The California-based doctor now faces a lawsuit from a former patient, Kaya Clementine Breene, who alleged that Olson-Kennedy acted in a medically negligent manner as “a child can’t consent to becoming a lifelong patient.”
The Cass Review, an in-depth report published months before Olson-Kennedy’s interview on her own research, found that there was “weak evidence” to support the use of puberty blockers for adolescents, and that clinicians are unable to tell with “any certainty which children and young people will go on to have an enduring trans identity.”
Malaysian HIV Research For $100,000
The National Institute on Drug Abuse provided $100,000 to Yale University to conduct HIV research in Malaysia. The study’s abstract warns that Malaysia is facing a “rapidly expanding HIV epidemic” that is primarily impacting the “most-at-risk” individuals, including “people who inject drugs,” “men who have sex with men” and “female sex workers.” Researchers will provide Malaysian university students with five years of training to address “HIV prevention and treatment.”
“Our efforts will … ultimately … improve the health and well-being of SGM individuals across the nation,” former NIH Director Francis S. Collins wrote in the SGMRO Strategic Plan. Expensive SGM studies have been conducted in Malaysia, China, Jamaica, Russia and Peru in just the last three years.
Investigating the Stress of Rural Gay Couples For $481,970
The National Institute on Alcohol Abuse and Alcoholism and the National Institute of General Medical Sciences funded a separate study conducted by the University of Nebraska focusing specifically on the experiences of economically challenged “sexual and gender minority couple[s].”
For nearly half a million dollars, researchers sought to prove that “alcohol use” was the cause of unhealthy relationships among these couples, and that the results would encourage a “psychological sense of connection with the LGBTQ+ community.” The results are yet to have been made public.
Testing The Impact of Testosterone On Vaginal Bacteria For $283,494
The University of Alabama at Birmingham received $283,494 from the National Institute of Allergy and Infectious Diseases to explore the impact of injecting testosterone into “vaginal specimens.”
While the researchers await an official conclusion post-peer-review, the effects of the study seem to be that “testosterone could have detrimental effects, including … an increased abundance of diverse bacteria, many associated with bacterial vaginosis.”

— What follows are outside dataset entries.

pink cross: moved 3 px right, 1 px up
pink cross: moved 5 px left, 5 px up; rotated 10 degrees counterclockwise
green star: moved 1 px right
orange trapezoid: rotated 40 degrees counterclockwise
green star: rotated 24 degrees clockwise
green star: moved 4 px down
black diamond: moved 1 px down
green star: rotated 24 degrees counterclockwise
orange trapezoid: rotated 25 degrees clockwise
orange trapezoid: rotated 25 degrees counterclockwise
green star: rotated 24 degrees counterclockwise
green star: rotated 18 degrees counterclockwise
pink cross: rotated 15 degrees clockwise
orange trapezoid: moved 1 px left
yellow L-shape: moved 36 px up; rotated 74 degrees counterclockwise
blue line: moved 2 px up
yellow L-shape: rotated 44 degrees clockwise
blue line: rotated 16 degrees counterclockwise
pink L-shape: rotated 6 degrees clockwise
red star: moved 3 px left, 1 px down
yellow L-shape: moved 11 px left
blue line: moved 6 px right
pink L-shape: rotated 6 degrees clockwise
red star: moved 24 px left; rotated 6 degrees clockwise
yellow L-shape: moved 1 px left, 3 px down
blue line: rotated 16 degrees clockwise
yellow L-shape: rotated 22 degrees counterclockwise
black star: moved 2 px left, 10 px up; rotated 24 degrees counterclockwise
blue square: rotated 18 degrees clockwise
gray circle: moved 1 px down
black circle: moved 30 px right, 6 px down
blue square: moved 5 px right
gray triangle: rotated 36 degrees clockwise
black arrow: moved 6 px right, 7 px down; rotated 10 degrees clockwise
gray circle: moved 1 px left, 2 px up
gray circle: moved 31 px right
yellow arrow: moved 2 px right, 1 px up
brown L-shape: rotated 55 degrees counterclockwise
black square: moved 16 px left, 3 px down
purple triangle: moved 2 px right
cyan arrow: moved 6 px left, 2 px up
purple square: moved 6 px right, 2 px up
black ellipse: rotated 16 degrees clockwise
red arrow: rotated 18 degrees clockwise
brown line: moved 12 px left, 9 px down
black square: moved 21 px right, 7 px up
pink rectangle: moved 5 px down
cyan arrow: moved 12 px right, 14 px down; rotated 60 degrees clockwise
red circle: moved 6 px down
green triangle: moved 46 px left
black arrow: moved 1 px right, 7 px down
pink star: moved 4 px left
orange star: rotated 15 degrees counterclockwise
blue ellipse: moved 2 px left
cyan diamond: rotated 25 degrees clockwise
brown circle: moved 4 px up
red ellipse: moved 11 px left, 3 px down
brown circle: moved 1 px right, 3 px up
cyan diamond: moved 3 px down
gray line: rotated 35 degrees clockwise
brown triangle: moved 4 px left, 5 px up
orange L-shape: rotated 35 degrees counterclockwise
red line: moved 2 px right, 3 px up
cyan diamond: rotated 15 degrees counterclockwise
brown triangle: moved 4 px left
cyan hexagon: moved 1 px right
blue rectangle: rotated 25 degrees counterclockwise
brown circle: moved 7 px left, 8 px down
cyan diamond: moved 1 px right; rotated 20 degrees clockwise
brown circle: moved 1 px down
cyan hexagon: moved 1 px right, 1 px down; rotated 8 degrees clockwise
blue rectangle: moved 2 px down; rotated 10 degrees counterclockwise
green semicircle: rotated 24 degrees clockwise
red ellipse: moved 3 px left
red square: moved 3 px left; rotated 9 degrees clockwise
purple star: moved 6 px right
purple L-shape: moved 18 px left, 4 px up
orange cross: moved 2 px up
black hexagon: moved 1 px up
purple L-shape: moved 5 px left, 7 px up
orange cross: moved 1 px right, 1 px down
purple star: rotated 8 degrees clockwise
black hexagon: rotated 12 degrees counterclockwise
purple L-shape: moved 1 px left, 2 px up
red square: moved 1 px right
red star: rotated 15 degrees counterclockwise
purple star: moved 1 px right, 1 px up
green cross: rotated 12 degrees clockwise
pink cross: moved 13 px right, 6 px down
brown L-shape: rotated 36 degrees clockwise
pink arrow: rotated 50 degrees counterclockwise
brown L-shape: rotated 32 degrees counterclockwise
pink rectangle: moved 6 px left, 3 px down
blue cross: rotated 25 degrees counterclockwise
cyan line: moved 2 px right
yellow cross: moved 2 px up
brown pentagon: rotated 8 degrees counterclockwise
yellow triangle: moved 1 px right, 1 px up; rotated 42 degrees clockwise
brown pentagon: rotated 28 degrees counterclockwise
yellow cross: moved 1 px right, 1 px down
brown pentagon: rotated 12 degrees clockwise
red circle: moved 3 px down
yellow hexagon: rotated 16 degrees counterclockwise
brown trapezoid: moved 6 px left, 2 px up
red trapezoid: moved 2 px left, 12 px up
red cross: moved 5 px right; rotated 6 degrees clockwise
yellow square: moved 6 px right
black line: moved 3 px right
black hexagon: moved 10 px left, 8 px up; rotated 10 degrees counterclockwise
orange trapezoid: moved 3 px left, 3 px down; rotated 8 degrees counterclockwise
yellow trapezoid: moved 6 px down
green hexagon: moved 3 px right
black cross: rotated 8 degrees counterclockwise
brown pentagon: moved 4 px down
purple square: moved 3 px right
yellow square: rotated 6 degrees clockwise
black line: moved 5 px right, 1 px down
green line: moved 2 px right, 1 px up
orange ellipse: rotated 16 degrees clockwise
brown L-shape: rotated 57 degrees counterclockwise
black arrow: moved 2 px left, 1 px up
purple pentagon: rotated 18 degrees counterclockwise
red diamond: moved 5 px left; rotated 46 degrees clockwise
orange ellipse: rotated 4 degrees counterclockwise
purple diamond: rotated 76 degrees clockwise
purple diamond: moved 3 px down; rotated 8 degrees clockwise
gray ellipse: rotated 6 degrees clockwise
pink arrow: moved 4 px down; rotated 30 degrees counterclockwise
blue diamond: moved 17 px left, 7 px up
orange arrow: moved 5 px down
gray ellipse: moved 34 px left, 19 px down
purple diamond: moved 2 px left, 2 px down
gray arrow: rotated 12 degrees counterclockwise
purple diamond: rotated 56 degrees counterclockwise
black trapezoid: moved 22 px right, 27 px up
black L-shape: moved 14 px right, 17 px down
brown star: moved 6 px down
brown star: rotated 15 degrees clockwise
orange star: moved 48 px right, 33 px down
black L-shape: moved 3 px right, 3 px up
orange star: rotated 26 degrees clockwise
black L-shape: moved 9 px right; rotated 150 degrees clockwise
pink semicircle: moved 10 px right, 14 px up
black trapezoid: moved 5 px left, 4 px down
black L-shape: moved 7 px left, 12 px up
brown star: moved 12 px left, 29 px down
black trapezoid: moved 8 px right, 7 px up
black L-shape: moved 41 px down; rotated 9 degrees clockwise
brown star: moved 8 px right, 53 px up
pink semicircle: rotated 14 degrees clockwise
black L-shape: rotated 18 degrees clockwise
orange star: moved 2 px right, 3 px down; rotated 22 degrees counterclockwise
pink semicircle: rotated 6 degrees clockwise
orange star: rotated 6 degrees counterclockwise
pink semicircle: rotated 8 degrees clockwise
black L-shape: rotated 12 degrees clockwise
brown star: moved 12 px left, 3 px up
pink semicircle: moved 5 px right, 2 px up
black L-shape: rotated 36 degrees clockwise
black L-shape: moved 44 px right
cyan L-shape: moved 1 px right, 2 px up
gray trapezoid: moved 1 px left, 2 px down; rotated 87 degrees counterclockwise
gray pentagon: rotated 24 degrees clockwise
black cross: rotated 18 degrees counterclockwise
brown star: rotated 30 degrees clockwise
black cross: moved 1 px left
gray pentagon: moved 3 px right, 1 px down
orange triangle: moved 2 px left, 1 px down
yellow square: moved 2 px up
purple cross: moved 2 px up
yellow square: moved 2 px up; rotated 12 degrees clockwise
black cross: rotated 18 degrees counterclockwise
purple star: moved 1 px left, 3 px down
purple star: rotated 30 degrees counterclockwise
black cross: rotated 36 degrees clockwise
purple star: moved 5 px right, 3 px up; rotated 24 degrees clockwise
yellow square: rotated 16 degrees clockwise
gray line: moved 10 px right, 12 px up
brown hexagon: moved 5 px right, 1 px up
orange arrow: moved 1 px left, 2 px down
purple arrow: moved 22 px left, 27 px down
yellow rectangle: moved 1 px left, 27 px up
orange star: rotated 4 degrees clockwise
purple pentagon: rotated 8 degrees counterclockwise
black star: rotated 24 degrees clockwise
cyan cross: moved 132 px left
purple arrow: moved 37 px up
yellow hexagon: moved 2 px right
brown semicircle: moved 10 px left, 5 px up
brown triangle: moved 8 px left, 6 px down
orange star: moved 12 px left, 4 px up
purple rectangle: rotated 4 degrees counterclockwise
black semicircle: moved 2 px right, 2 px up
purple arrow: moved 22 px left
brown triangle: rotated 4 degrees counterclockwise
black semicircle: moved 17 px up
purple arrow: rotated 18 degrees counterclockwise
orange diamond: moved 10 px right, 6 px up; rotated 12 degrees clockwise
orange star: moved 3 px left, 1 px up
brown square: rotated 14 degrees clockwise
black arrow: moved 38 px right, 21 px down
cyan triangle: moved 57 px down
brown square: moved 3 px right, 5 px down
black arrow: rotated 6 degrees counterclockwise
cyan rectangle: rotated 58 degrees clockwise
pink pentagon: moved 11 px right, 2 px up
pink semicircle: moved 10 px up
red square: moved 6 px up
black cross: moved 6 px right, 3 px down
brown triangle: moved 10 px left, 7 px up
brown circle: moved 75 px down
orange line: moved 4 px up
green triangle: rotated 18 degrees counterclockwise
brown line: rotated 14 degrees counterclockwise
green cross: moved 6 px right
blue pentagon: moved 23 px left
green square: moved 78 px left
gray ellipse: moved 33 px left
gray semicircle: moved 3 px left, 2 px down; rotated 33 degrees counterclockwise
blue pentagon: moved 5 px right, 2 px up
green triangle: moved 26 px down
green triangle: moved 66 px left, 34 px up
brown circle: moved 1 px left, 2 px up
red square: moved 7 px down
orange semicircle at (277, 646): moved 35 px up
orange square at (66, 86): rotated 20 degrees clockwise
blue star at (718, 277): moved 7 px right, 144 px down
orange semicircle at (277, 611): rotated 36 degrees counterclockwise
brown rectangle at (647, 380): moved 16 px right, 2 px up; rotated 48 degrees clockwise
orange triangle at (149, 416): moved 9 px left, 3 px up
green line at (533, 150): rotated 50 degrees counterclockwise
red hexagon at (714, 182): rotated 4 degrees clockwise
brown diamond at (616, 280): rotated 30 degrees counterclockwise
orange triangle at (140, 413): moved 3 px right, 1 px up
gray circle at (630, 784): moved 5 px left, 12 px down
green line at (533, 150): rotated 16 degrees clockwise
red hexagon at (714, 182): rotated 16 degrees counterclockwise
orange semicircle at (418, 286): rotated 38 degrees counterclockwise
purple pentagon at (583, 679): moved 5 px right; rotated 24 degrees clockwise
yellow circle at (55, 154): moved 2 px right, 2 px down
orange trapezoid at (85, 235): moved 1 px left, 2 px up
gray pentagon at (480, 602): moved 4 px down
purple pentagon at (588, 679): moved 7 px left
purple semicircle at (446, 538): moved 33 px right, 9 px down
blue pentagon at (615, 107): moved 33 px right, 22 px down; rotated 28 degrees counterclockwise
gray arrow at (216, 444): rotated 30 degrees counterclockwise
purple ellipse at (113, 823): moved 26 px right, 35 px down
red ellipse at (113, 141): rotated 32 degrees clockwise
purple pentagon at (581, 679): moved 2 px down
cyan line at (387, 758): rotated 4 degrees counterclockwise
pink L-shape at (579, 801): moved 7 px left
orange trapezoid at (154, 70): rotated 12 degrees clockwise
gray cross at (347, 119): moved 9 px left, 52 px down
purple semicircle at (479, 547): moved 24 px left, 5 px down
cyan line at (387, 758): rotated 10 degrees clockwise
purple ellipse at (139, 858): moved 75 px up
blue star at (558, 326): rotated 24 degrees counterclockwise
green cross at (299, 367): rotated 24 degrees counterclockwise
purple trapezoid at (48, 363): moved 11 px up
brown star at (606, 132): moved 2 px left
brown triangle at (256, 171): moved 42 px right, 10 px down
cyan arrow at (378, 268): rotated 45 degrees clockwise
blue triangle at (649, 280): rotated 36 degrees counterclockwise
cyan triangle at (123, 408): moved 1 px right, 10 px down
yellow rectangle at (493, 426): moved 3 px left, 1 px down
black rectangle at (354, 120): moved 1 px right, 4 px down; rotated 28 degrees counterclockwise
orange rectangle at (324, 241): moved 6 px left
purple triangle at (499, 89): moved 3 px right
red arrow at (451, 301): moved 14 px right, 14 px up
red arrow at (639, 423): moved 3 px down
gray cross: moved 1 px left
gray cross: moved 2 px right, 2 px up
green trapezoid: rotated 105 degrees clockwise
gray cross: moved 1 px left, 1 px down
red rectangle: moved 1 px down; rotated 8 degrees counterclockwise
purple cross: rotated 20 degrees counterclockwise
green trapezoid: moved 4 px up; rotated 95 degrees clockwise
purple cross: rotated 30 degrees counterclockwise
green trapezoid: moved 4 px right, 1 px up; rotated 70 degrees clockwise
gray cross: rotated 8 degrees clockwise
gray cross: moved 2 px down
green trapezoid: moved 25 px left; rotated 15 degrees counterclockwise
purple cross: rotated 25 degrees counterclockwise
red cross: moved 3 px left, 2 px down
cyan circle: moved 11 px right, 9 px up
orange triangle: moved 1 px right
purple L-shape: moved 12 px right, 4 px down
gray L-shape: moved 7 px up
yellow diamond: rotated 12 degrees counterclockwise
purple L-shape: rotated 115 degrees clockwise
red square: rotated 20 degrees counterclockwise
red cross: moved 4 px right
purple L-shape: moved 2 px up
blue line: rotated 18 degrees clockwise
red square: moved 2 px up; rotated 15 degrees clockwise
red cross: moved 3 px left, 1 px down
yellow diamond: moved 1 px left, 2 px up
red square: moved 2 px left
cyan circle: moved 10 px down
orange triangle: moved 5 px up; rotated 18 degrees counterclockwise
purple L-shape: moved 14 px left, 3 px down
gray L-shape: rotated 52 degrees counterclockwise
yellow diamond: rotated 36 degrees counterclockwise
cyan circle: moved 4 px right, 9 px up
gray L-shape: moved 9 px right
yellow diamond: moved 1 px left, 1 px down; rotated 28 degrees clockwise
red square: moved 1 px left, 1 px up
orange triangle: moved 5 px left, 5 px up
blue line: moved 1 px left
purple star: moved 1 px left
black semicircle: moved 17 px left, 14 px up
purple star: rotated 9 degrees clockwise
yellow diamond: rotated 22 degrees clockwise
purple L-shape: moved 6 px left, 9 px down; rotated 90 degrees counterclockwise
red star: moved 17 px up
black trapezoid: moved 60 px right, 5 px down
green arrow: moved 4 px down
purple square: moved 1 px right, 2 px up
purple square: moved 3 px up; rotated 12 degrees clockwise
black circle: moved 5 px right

Researchers hoped to “identify ways to optimize the health benefits of testosterone in TGM [transgender-identified men],” however, the available information indicates that testosterone seems to present complications in “vaginal specimens.”
The SGMRO office, which directs millions of taxpayer dollars to these studies and many others, was created largely due to a 2011 report commissioned by the NIH under former President Barack Obama that found “relatively little health research” on LGBTQ populations.
Joseph Figliolia, a gender policy analyst at the Manhattan Institute, told the DCNF that the office “would need to commit to evidence-based medicine and biological realism,” but said that many researchers likely have “predetermined conclusions” before the completion of their studies.
“The problem is that [the SGMRO] shapes the types of studies that get funded … [the SGMRO] sets the tone of how all the offices at the NIH think about sex and gender.” Figliolia said. “I find it deeply troubling that the NIH would continue to promote the practice [of transitioning minors] despite the lack of evidence and refusal to put their evidence forward.”